-- AIM OF THE EXERCISE --
Copies of all lines that contain "consistent" are needed; take them from the data below.
+++ SOURCE DATA
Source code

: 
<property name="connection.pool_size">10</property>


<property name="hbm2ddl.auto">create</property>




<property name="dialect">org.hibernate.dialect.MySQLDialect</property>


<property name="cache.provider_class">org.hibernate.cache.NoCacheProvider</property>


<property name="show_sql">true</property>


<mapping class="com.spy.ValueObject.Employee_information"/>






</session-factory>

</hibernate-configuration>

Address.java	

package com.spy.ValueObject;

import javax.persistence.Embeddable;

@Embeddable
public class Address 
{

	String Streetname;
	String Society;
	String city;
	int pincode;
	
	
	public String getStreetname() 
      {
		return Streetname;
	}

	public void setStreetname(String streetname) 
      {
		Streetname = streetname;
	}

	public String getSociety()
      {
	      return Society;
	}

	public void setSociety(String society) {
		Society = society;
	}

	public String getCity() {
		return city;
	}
++++++
+++ SOURCE DATA
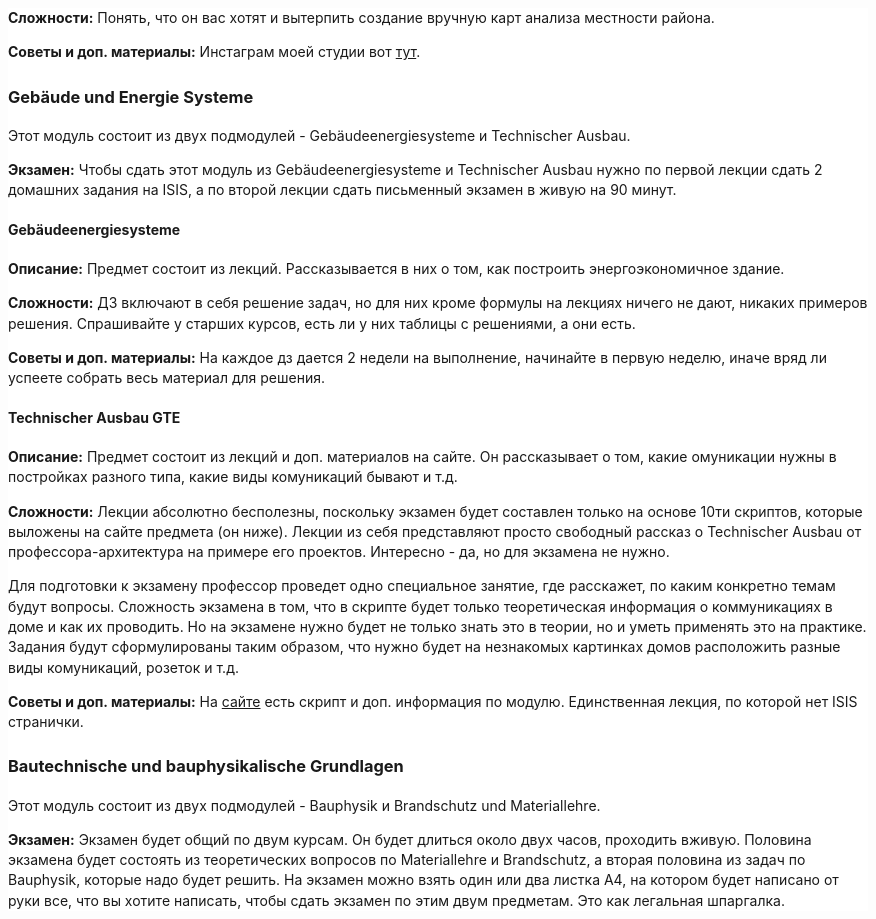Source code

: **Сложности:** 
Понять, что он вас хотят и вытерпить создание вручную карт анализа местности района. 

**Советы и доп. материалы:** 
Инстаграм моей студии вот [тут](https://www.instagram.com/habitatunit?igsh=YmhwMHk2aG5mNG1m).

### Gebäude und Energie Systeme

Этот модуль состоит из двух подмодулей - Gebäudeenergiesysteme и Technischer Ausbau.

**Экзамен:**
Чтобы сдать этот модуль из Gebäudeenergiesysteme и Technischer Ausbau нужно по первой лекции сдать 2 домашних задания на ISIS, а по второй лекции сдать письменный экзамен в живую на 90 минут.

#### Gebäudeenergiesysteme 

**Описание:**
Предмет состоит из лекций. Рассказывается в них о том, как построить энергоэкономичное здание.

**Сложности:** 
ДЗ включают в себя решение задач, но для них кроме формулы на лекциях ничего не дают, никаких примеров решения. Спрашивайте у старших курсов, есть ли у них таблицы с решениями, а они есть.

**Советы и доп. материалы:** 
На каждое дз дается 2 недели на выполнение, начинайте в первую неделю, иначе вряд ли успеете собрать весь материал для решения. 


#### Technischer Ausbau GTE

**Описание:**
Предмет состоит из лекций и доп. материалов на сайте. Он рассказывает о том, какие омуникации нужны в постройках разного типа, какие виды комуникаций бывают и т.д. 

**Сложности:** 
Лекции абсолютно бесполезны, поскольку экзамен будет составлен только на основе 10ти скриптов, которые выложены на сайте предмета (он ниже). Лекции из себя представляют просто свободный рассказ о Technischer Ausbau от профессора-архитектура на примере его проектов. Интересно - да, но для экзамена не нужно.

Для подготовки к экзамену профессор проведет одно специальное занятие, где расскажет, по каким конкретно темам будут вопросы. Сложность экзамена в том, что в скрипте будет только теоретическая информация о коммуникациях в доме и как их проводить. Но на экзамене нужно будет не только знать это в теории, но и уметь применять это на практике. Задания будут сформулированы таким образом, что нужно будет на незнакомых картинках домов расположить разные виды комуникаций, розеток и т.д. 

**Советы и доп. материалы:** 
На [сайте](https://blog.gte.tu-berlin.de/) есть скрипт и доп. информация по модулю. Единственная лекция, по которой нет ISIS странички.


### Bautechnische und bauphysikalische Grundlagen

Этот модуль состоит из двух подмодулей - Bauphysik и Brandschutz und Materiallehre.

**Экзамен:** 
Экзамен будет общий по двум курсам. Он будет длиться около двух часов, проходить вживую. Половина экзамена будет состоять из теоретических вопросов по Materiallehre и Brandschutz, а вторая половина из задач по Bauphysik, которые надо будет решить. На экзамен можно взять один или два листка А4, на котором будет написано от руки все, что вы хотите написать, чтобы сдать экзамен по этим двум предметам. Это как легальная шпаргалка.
++++++
+++ SOURCE DATA
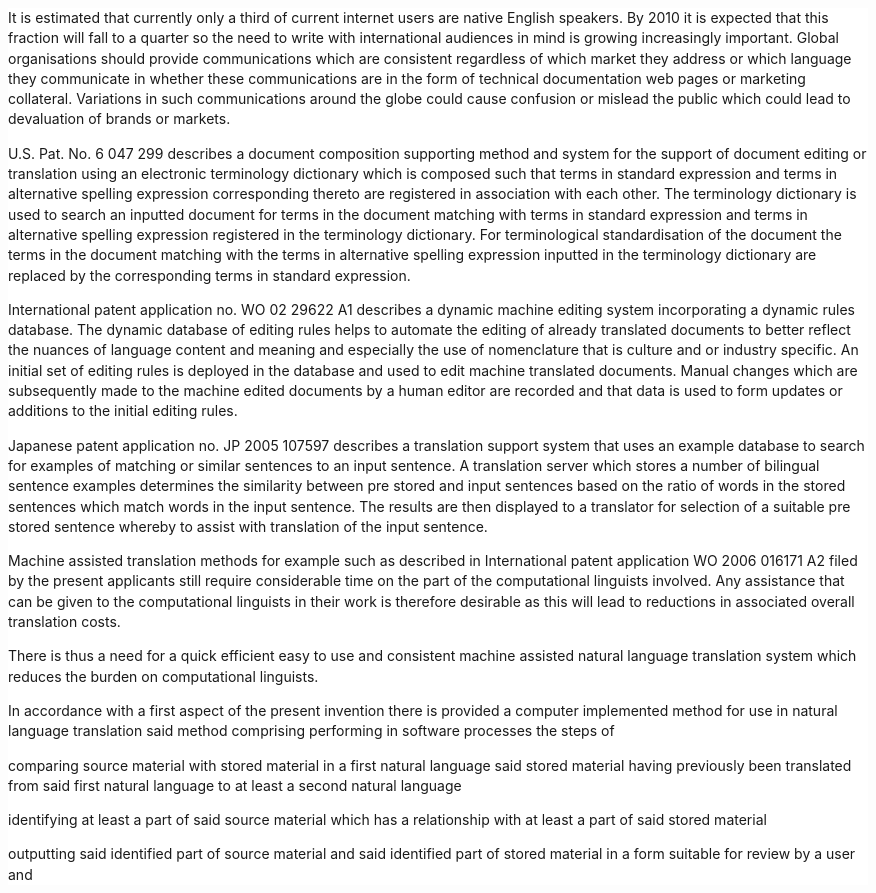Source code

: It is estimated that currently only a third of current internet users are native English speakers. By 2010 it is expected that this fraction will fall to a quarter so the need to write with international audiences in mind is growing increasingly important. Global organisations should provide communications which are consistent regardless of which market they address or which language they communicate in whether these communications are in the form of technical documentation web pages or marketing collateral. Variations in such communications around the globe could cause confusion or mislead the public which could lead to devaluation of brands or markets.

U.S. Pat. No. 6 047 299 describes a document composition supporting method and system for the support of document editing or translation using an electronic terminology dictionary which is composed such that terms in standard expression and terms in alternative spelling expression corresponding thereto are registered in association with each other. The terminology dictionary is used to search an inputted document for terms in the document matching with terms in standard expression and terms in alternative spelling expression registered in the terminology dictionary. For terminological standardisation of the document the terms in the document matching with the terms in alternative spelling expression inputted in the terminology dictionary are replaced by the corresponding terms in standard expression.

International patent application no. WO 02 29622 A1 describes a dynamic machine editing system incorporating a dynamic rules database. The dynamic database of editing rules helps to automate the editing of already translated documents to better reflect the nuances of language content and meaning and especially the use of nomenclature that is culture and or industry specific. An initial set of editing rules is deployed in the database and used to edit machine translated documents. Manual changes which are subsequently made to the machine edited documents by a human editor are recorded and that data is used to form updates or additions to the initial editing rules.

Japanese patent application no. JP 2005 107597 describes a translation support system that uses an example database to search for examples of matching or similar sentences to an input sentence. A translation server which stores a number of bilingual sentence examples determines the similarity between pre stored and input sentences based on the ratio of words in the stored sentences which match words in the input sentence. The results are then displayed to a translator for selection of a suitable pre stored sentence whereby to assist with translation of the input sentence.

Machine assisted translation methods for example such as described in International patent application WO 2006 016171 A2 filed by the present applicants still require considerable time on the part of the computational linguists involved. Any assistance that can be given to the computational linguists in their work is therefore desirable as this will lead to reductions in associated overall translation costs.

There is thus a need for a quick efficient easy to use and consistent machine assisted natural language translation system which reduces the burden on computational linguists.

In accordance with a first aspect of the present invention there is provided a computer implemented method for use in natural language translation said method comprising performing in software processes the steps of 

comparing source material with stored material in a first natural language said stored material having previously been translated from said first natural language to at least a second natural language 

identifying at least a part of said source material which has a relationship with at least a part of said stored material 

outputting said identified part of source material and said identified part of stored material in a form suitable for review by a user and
++++++
-- RESPONSE TO THE EXERCISE --
: It is estimated that currently only a third of current internet users are native English speakers. By 2010 it is expected that this fraction will fall to a quarter so the need to write with international audiences in mind is growing increasingly important. Global organisations should provide communications which are consistent regardless of which market they address or which language they communicate in whether these communications are in the form of technical documentation web pages or marketing collateral. Variations in such communications around the globe could cause confusion or mislead the public which could lead to devaluation of brands or markets.
There is thus a need for a quick efficient easy to use and consistent machine assisted natural language translation system which reduces the burden on computational linguists.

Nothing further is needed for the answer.